:: Trecho selecionado ::

LIXO ELETRÔNICO
Quando chega o fim da vida útil de artigos
eletrônicos, quem deve se responsabilizar pelo descarte adequado desses
produtos? Será a população, os fabricantes ou o poder público? Na verdade,
todos devem ter sua parcela de comprometimento: os consumidores precisam fazer
um uso racional desses equipamentos, empresas têm de orientá-los sobre o
destino final, e cabe ao governo regulamentar esse processo de descarte. Essa é
a ideia defendida por entidades, grupos da sociedade civil e políticos
interessados no assunto. No entanto, esses papéis ainda não estão bem
definidos.
Para Rodrigo Baggio, empreendedor social,
fundador e diretor-executivo do Comitê para Democratização da Informática
(CDI), a solução desse impasse ainda não está pronta. De acordo com ele, é preciso
um amplo debate entre todos os segmentos sociais, que devem lidar de modo
crítico, atento e responsável. “Em geral, numa sociedade cujos atores e setores
ainda não se sentem suficientemente autônomos, uns ficam esperando os outros
encontrarem uma solução. Então, ninguém toma a questão para si e dá o primeiro
passo”, afirma.

:::

_Tarefa 1_:
No texto sobre lixo eletrônico, qual é o nome por extenso da entidade indicada pela sigla CDI?
_Tarefa 2_:
Dê continuidade ao texto sobre lixo eletrônico a partir da última frase apresentada.

:: Registros extraídos ::

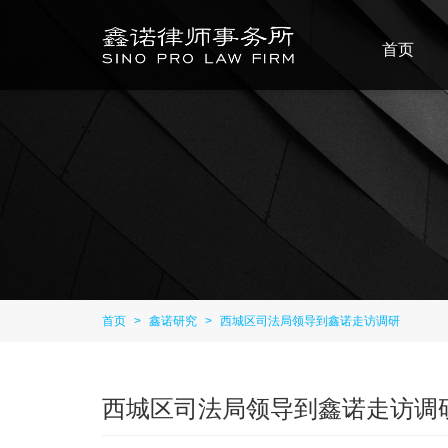
首页
首页
>
鑫诺研究
>
西城区司法局领导到鑫诺走访调研
西城区司法局领导到鑫诺走访调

:::

_Espaço para resposta 1_:
Comitê para Democratização da Informática.

_Espaço para resposta 2_:
Felipe Andueza, membro do projeto
lixoeletrônico.org, também acredita que todos os setores da sociedade devem
assumir sua responsabilidade. O grupo criou o Manifesto do Lixo Eletrônico,
cuja proposta é incluir esses equipamentos no Projeto de Lei 203/91, em
tramitação na Câmara dos Deputados, que obriga a logística reversa e deposição
adequada de produtos com potencial de contaminação. Andueza comenta que estudo
da Associação Brasileira da Indústria Elétrica e Eletrônica (Abinee) estima que
apenas 1% dos eletrônicos do mercado formal consumidos no Brasil são
reciclados. Dada a gravidade do problema, ele assegura que há muito a ser
feito.
“As pessoas, como cidadãs, podem cobrar políticas
públicas eficientes. Já como consumidoras, podem pressionar os fabricantes a
aceitarem os equipamentos que produziram. As empresas fabricantes de
eletrônicos devem se responsabilizar pelo ciclo reverso de seus produtos e,
como consumidoras, devem dar o melhor destino a seus descartes tecnológicos.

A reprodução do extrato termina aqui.